## Brief
Every line below should come back exactly as written, though the pictures stay out.

Stored data entries:
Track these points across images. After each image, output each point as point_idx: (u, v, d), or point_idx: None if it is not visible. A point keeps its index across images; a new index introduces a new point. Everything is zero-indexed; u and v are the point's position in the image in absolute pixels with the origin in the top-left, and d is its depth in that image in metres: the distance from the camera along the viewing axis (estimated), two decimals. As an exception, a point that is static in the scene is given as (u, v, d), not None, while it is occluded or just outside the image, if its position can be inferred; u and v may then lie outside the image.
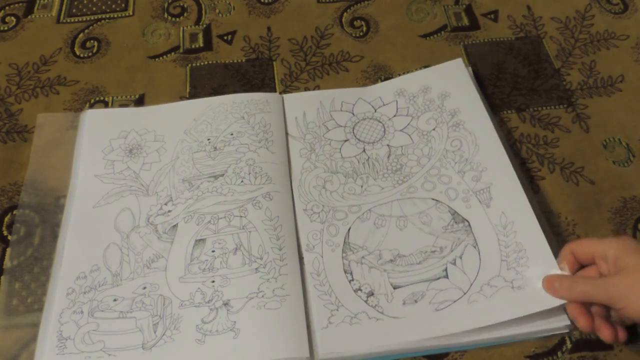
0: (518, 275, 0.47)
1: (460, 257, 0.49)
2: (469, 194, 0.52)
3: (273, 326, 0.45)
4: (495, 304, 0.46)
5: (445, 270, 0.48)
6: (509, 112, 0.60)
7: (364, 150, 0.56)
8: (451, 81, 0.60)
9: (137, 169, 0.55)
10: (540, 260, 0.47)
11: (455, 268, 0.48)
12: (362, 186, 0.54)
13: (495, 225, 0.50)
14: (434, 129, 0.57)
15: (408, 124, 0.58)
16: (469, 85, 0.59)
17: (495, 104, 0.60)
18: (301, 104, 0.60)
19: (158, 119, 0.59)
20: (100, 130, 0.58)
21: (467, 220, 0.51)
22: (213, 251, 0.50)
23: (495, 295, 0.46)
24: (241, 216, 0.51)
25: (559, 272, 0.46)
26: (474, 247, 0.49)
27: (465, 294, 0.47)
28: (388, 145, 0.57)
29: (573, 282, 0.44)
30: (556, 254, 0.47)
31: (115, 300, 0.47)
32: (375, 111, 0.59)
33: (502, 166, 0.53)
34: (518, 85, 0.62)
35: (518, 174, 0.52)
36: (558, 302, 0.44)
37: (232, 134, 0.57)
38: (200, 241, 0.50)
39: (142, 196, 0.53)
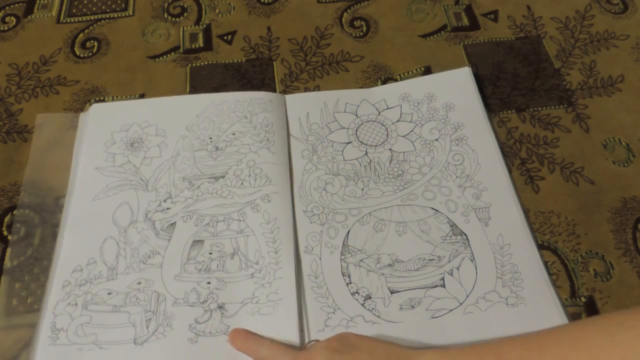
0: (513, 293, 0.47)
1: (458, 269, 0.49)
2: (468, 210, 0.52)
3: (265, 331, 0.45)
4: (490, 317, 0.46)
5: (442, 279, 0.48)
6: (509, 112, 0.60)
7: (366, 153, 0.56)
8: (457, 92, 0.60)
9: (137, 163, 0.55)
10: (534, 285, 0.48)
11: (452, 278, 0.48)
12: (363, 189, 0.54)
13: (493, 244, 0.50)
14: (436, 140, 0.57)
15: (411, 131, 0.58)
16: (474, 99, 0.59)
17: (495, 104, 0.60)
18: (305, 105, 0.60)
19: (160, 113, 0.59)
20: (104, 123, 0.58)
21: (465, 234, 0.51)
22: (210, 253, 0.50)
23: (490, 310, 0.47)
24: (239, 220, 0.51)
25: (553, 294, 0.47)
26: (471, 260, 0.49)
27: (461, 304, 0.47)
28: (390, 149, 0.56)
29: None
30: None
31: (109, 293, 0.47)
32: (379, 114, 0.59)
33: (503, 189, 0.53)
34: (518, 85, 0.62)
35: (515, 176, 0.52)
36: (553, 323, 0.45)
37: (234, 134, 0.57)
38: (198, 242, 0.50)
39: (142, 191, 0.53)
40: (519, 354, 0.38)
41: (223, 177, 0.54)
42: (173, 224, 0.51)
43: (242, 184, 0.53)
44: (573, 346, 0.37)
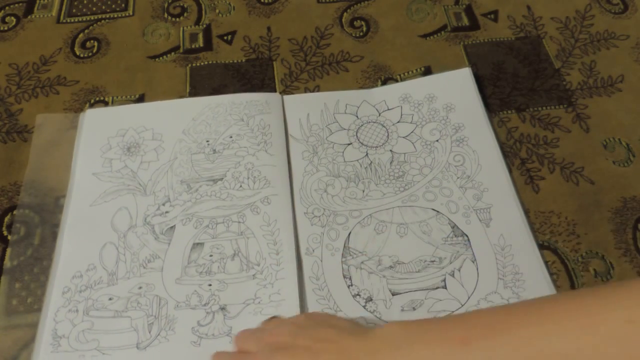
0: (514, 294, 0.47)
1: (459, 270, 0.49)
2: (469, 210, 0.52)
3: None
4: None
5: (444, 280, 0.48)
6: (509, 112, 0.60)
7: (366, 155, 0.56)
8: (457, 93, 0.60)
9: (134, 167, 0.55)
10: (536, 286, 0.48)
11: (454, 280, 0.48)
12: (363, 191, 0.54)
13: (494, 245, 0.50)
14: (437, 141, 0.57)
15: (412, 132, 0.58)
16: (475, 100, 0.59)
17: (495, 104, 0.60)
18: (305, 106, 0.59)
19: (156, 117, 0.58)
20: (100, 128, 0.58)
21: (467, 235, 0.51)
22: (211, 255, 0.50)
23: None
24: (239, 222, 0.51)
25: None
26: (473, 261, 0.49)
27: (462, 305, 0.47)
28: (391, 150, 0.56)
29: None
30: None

## Answer to this exercise
Track these points across images. After each image, output each point as point_idx: (u, v, d), or point_idx: None if it is not visible. A point keeps its index across images; a new index introduces a new point. Everything is zero-indexed; u and v are the point's position in the image in absolute pixels with the origin in the top-left, and d is its depth in that image in metres: the distance from the camera along the viewing axis (estimated), two decimals. As an exception, a point that is static in the scene is given as (u, v, d), not None, while it is occluded or just outside the image, if its position can be inferred; u and v may then lie outside the image.
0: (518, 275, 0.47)
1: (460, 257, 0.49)
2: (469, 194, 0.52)
3: (273, 326, 0.45)
4: (495, 304, 0.46)
5: (445, 270, 0.48)
6: (509, 112, 0.60)
7: (364, 150, 0.56)
8: (451, 81, 0.60)
9: (137, 169, 0.55)
10: (540, 260, 0.47)
11: (455, 268, 0.48)
12: (362, 186, 0.54)
13: (495, 225, 0.50)
14: (434, 129, 0.57)
15: (408, 124, 0.58)
16: (469, 85, 0.59)
17: (495, 104, 0.60)
18: (301, 104, 0.60)
19: (158, 119, 0.59)
20: (100, 130, 0.58)
21: (467, 220, 0.51)
22: (213, 251, 0.50)
23: (495, 295, 0.46)
24: (241, 216, 0.51)
25: (559, 272, 0.46)
26: (474, 247, 0.49)
27: (465, 294, 0.47)
28: (388, 145, 0.57)
29: (573, 282, 0.44)
30: (556, 254, 0.47)
31: (115, 300, 0.47)
32: (375, 111, 0.59)
33: (502, 166, 0.53)
34: (518, 85, 0.62)
35: (518, 174, 0.52)
36: (558, 302, 0.44)
37: (232, 134, 0.57)
38: (200, 241, 0.50)
39: (142, 196, 0.53)
0: (513, 293, 0.47)
1: (458, 269, 0.49)
2: (468, 210, 0.52)
3: (265, 331, 0.45)
4: (490, 317, 0.46)
5: (442, 279, 0.48)
6: (509, 112, 0.60)
7: (366, 153, 0.56)
8: (457, 92, 0.60)
9: (137, 163, 0.55)
10: (534, 285, 0.48)
11: (452, 278, 0.48)
12: (363, 189, 0.54)
13: (493, 244, 0.50)
14: (436, 140, 0.57)
15: (411, 131, 0.58)
16: (474, 99, 0.59)
17: (495, 104, 0.60)
18: (305, 105, 0.60)
19: (160, 113, 0.59)
20: (104, 123, 0.58)
21: (465, 234, 0.51)
22: (210, 253, 0.50)
23: (490, 310, 0.47)
24: (239, 220, 0.51)
25: (553, 294, 0.47)
26: (471, 260, 0.49)
27: (461, 304, 0.47)
28: (390, 149, 0.56)
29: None
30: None
31: (109, 293, 0.47)
32: (379, 114, 0.59)
33: (503, 189, 0.53)
34: (518, 85, 0.62)
35: (515, 176, 0.52)
36: (553, 323, 0.45)
37: (234, 134, 0.57)
38: (198, 242, 0.50)
39: (142, 191, 0.53)
40: (519, 354, 0.38)
41: (223, 177, 0.54)
42: (173, 224, 0.51)
43: (242, 184, 0.53)
44: (573, 346, 0.37)
0: (514, 294, 0.47)
1: (459, 270, 0.49)
2: (469, 210, 0.52)
3: None
4: None
5: (444, 280, 0.48)
6: (509, 112, 0.60)
7: (366, 155, 0.56)
8: (457, 93, 0.60)
9: (134, 167, 0.55)
10: (536, 286, 0.48)
11: (454, 280, 0.48)
12: (363, 191, 0.54)
13: (494, 245, 0.50)
14: (437, 141, 0.57)
15: (412, 132, 0.58)
16: (475, 100, 0.59)
17: (495, 104, 0.60)
18: (305, 106, 0.59)
19: (156, 117, 0.58)
20: (100, 128, 0.58)
21: (467, 235, 0.51)
22: (211, 255, 0.50)
23: None
24: (239, 222, 0.51)
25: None
26: (473, 261, 0.49)
27: (462, 305, 0.47)
28: (391, 150, 0.56)
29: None
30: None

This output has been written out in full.